# Definition of Local Function

Now a days I am studying Srednicki's QFT book. In its third chapter it is written that

Any local function of φ(x) is a Lorentz scalar, [...] .

Now my question is: What is a local function?

1. Well, the notion of locality depends on context. Usually in the context of QFT, a local function means a function of the form $$f(\varphi(x), \partial\varphi(x), \partial^2\varphi(x), \ldots,\partial^N\varphi(x) ;x),$$ where $$N\in\mathbb{N}_0$$ is some finite order. This is sometimes called perturbative local. (If $$N=0$$ then the function $$f$$ is called ultra-local.) See also this and this Phys.SE posts.

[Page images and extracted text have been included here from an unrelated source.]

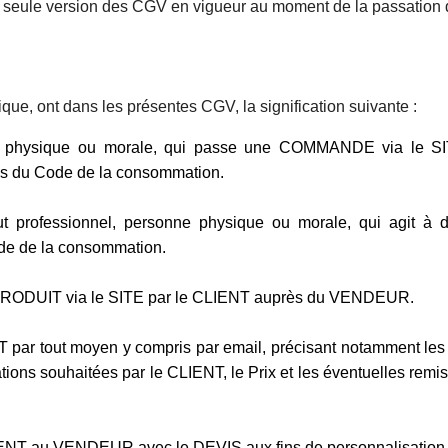
r la seule version des CGV en vigueur au moment de la passat
ue, ont dans les présentes CGV, la signification suivante :
ne physique ou morale, qui passe une COMMANDE via le SITE
sens du Code de la consommation.
t professionnel, personne physique ou morale, qui agit à d
de de la consommation.
 PRODUIT via le SITE par le CLIENT auprès du VENDEUR.
T par tout moyen y compris par email, précisant notamment le
isations souhaitées par le CLIENT, le Prix et les éventuelles rem
IENT au VENDEUR avec le DEVIS aux fins de personnalisation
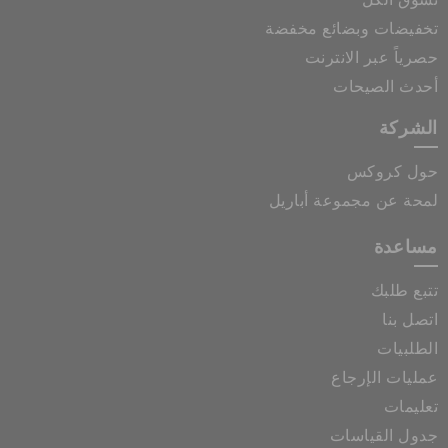
تسوق الكل
تخفيضات وبضائع مخفضة
حصرياً عبر الانترنت
أحدث الصيحات
الشركة
حول كروكس
لمحة عن مجموعة أباريل
مساعدة
تتبع طلبك
اتصل بنا
الطلبيات
عمليات الإرجاع
تعليمات
جدول القياسات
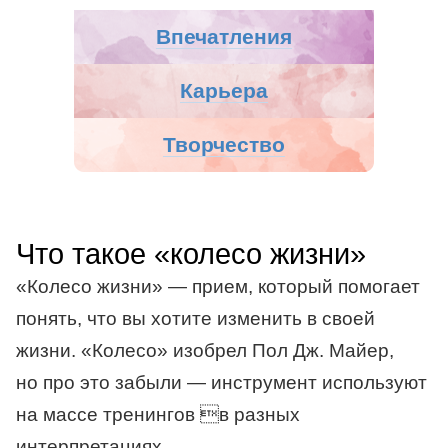
Впечатления
Карьера
Творчество
Что такое «колесо жизни»
«Колесо жизни» — прием, который помогает
понять, что вы хотите изменить в своей
жизни. «Колесо» изобрел Пол Дж. Майер,
но про это забыли — инструмент используют
на массе тренингов в разных
интерпретациях.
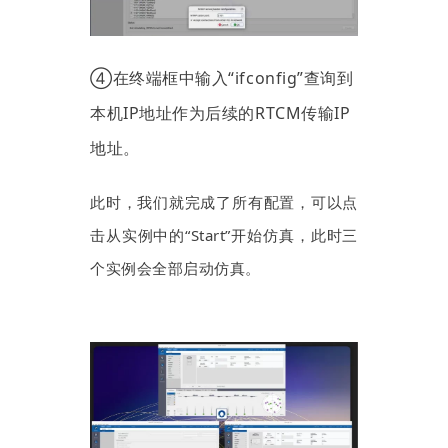
④在终端框中输入“ifconfig”查询到
本机IP地址作为后续的RTCM传输IP
地址。
此时，我们就完成了所有配置，可以点
击从实例中的“Start”开始仿真，此时三
个实例会全部启动仿真。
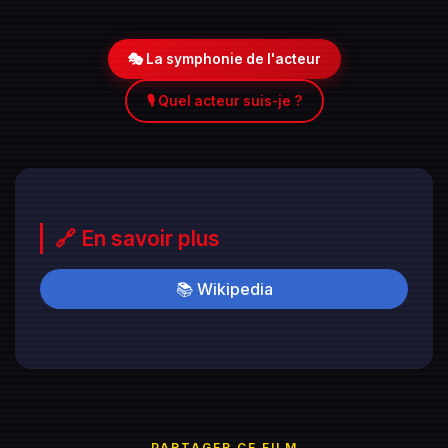
🎭 La symphonie de l'acteur
🎙️ Quel acteur suis-je ?
🔗 En savoir plus
📚 Wikipedia
PARTAGER CE FILM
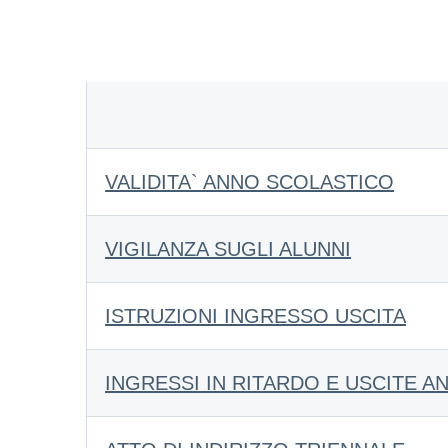
VALIDITA` ANNO SCOLASTICO
VIGILANZA SUGLI ALUNNI
ISTRUZIONI INGRESSO USCITA
INGRESSI IN RITARDO E USCITE AN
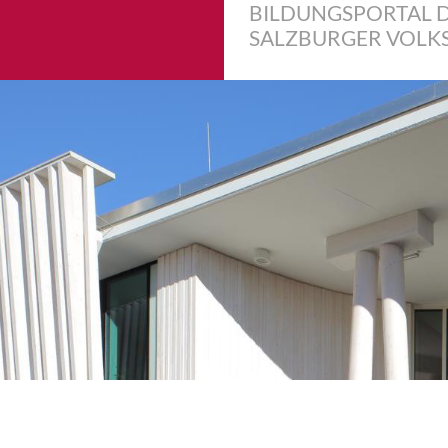
BILDUNGSPORTAL 
SALZBURGER VOLK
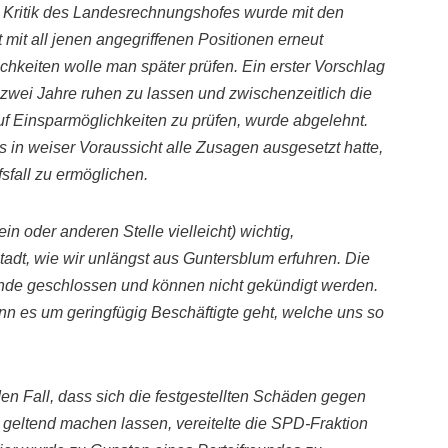
Kritik des
Landesrechnungshofes wurde mit den
mit all jenen
angegriffenen
Positionen erneut
chkeiten wolle man später prüfen. Ein erster Vorschlag
r zwei Jahre ruhen zu lassen
und zwischenzeitlich die
f Einsparmöglichkeiten zu prüfen, wurde abgelehnt.
 in weiser Voraussicht alle Zusagen ausgesetzt hatte,
sfall zu ermöglichen.
ein oder anderen Stelle vielleicht)
wichtig,
tadt, wie wir unlängst aus Guntersblum erfuhren. Die
nde geschlossen und können nicht gekündigt werden.
nn es um geringfügig Beschäftigte
geht, welche uns so
den Fall, dass sich die festgestellten Schäden gegen
 geltend machen lassen, vereitelte die SPD-Fraktion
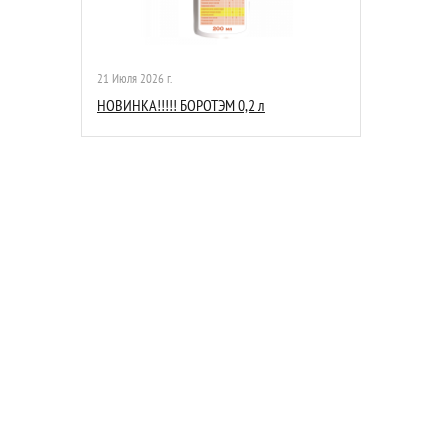
21 Июля 2026 г.
НОВИНКА!!!!! БОРОТЭМ 0,2 л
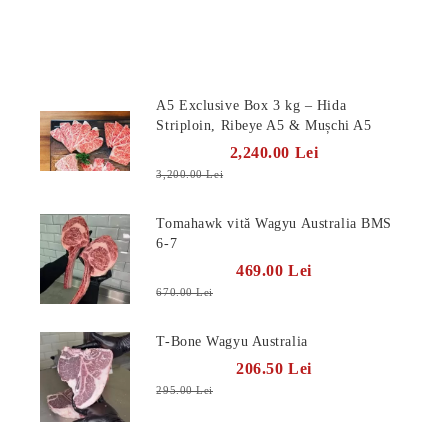
Produse Noi
A5 Exclusive Box 3 kg – Hida
Striploin, Ribeye A5 & Mușchi A5
2,240.00 Lei
3,200.00 Lei
Tomahawk vită Wagyu Australia BMS
6-7
469.00 Lei
670.00 Lei
T-Bone Wagyu Australia
206.50 Lei
295.00 Lei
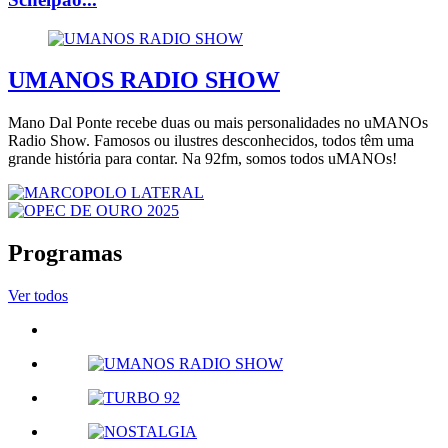
UMANOS RADIO SHOW
Mano Dal Ponte recebe duas ou mais personalidades no uMANOs
Radio Show. Famosos ou ilustres desconhecidos, todos têm uma
grande história para contar. Na 92fm, somos todos uMANOs!
Programas
Ver todos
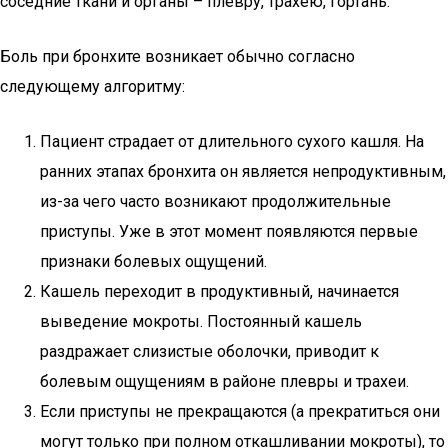
соседние ткани и органы – плевру, трахею, гортань.
Боль при бронхите возникает обычно согласно
следующему алгоритму:
Пациент страдает от длительного сухого кашля. На
ранних этапах бронхита он является непродуктивным,
из-за чего часто возникают продолжительные
приступы. Уже в этот момент появляются первые
признаки болевых ощущений.
Кашель переходит в продуктивный, начинается
выведение мокроты. Постоянный кашель
раздражает слизистые оболочки, приводит к
болевым ощущениям в районе плевры и трахеи.
Если приступы не прекращаются (а прекратиться они
могут только при полном откашливании мокроты), то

2. Concretely, in the mentioned place almost at the end of chapter 3 in Srednicki's book, the phrase

any local function of $$\varphi(x)$$

is used (in a non-standard way) to denote

any function of the form $$f(\varphi(x))$$,

as opposed to, e.g.,

1. functions of the form $$f(\varphi(x),x)$$ with explicit $$x$$-dependence, which may not be a Lorentz scalar,

2. functions of the form $$f(\partial\varphi(x))$$, which may not be a Lorentz scalar,

3. bi-local functions $$f(\varphi(x), \varphi(y))$$,

4. functionals $$F[\varphi]$$,

5. etc.